So: Oklahoma, possessor of the most terrifying quasi-ginger manbeast* in college basketball lo these many years, comes up against Michigan, possessor of exactly two guys over 6'5", only one of whom plays at a time. Yipes.
Though Kenpom's taking a beating in this year's tournament, it's worth noting that Oklahoma, at 15, is a weak 2-seed in according to the numbers. This is more like a 4-13 matchup than a 2-10. Which I have no idea whether that's better or worse. Given what happens with 4-13 games, we have around a 25% shot, which is about what Kenpom says anyway. FWIW, Oklahoma was only the third-best team in the Big 12 in terms of efficiency margin, finishing behind Kansas and Missouri.
*(I couldn't find a picture that showed it well. I am of the opinion that Griffin is pigmented oddly in a way that I can't put a finger on but is definitely ginger-esque.)
Michigan Offense vs Oklahoma Defense
Two pointers. Oklahoma's extremely good at defending them, 17th nationally at 42.3%, and extremely good at avoiding opponent trips to the line. Continuing a theme, the Sooners get a lot of blocks: 11.4%, 51st nationally.
Three pointers.
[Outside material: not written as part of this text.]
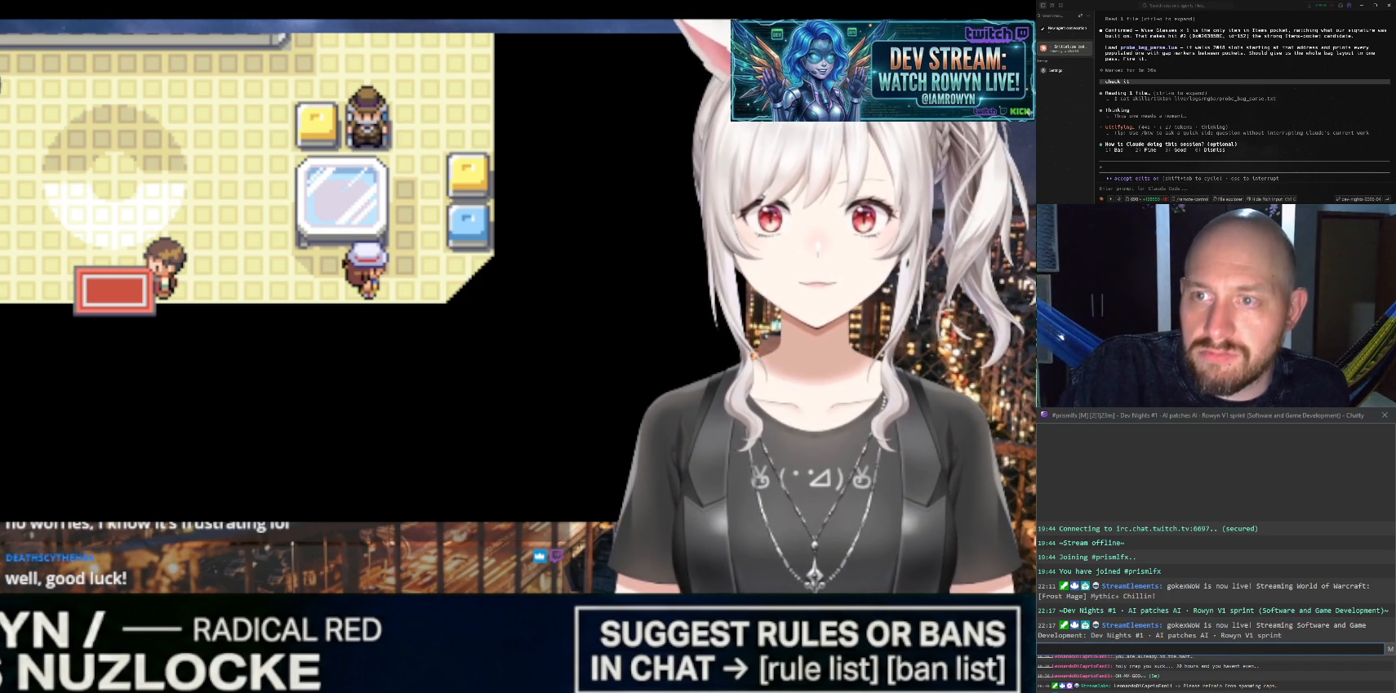
{"buttons": ["A"], "events": []}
Oklahoma gives up an average percentage but allows slightly more threes than the average bear.
Possession advantage. The one glaring deficiency on the Oklahoma resume is turnover percentage, at which they languish in the 300s. Opponents just don't turn the ball over, probably because Oklahoma's defense is considerably less in-your-face than that of Clemson or whoever. That makes sense. They can just funnel drivers to Griffin and rely on their outstanding two-point FG defense and rebounding to do the work without getting in foul trouble. This explains the FTA/FGA, too. Don't expect a whole lot of ball denial on the outside.
That defensive rebounding, by the way, is good but not outstanding. They're 119th, which is above average, but for a power conference team that plays a significant portion of its schedule against weaker schools it's probably just average when adjusted for opponent difficulty.
Well? Given Michigan's profile we should expect few turnovers, a ton of threes attempted, very few trips to the line, and the occasional offensive rebound. Sounds like any other Michigan game, actually. Key matchup is Sims versus Griffin; Michigan's going to need more than what Sims provided against Clemson, and it'll be interesting to see what happens if the Sooners try to play man to man and Sims drags Griffin out of the paint. The outside shooting threat Sims provides could seriously limit Griffin's effectiveness on the defensive end.
Oklahoma Offense vs Michigan Defense
Oh, lordy. While Michigan's offense has a decent chance of working just fine, the offensive numbers are intimidating.
Two pointers. Oklahoma makes 56% of its twos, fourth nationally, thanks to Griffin. He's hitting 64% of his twos(!). Oklahoma also has a huge FTA/FGA ratio that is also fourth nationally—they take a bunch of free throws. This is also thanks to Griffin, who is #1 nationally in fouls drawn per 40 minutes. This is probably not news, but: Blake Griffin is good.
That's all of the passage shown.